Slurm GPU Resources (Kebnekaise)

Slurm GPU Resources (Kebnekaise)

NOTE: your project need to have time on the GPU nodes to use them, as they are considered a separate resource now. To use them you use the SLURM command mentioned below. For K80s and V100s there is no specific partition you need to give, but there is for the A100s - see below.

We have three types of GPU cards available on Kebnekaise, NVIDIA Tesla K80 (Kepler), NVIDIA Tesla V100 (Volta), and NVIDIA A100 (Ampere).

To request GPU resources one has to include a GRES in the submit file. The general format is:

#SBATCH --gres=gpu:<type-of-card>:x

where <type-of-card> is either k80, v100, or a100 and x = 1, 2, or 4 (4 only for the K80 type).

The K80 enabled nodes contain either two or four K80 cards, each K80 card contains two gpu engines.

The V100 enabled nodes contain two V100 cards each.

The A100 enabled nodes contain two A100 cards each.

On the dual card nodes one can request either a single card (x = 1) or both (x = 2). For each requested card, a whole CPU socket (14 cores for K80 and V100, 24 cores for A100) is also dedicated on the same node. Each card is connected to the PCI-express bus of the corresponding CPU socket.

When requesting two or four K80 cards, one must also use "--exclusive" (this does not apply when requesting V100 cards).

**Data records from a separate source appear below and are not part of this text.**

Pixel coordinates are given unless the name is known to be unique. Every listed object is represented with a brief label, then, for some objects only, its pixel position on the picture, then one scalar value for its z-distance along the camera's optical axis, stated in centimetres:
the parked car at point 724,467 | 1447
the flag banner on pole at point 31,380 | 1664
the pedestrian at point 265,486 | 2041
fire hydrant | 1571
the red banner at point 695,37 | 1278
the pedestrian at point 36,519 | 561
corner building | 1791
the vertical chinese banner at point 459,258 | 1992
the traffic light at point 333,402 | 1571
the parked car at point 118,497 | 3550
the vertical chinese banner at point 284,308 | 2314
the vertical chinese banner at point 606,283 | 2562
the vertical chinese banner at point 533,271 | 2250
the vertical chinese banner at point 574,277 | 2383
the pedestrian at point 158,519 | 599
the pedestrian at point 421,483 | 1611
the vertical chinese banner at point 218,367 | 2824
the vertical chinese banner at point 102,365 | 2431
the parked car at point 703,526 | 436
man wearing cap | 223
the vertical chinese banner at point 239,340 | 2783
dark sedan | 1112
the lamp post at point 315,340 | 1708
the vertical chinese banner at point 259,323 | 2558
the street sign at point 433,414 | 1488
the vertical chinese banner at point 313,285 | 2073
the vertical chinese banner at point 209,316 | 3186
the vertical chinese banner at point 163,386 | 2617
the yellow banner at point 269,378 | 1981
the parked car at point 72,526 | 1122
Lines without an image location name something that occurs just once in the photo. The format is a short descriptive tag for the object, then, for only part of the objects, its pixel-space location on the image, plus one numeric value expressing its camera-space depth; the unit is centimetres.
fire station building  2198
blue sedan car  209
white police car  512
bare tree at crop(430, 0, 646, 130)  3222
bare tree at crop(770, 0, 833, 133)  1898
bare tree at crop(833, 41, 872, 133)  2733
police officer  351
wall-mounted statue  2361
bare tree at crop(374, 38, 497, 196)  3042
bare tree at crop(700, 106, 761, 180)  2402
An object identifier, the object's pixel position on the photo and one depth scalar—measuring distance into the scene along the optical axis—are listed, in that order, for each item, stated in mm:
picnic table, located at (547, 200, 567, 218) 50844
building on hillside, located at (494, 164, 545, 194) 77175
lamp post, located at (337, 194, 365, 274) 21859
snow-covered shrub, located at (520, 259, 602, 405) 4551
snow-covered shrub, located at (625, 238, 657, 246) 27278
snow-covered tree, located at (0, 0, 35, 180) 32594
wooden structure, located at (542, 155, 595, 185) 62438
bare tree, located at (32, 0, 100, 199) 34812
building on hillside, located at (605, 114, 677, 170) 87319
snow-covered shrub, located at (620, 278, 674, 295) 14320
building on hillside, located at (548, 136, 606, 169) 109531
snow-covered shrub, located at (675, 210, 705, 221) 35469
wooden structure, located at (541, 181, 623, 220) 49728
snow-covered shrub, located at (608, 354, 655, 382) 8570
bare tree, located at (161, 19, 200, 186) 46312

One can activate Nvidia Multi Process Service (MPS), if so required, by using:

#SBATCH --gres=gpu:k80:x,nvidiamps

If the code that is going to run on the allocated resources expects the gpus to be in exclusive mode (default is shared), this can be selected with "gpuexcl", like this:

#SBATCH --gres=gpu:v100:x,gpuexcl

NOTE: for the A100s, you also need to add the partition:

#SBATCH -p amd_gpu
Updated: 2023-09-29, 14:50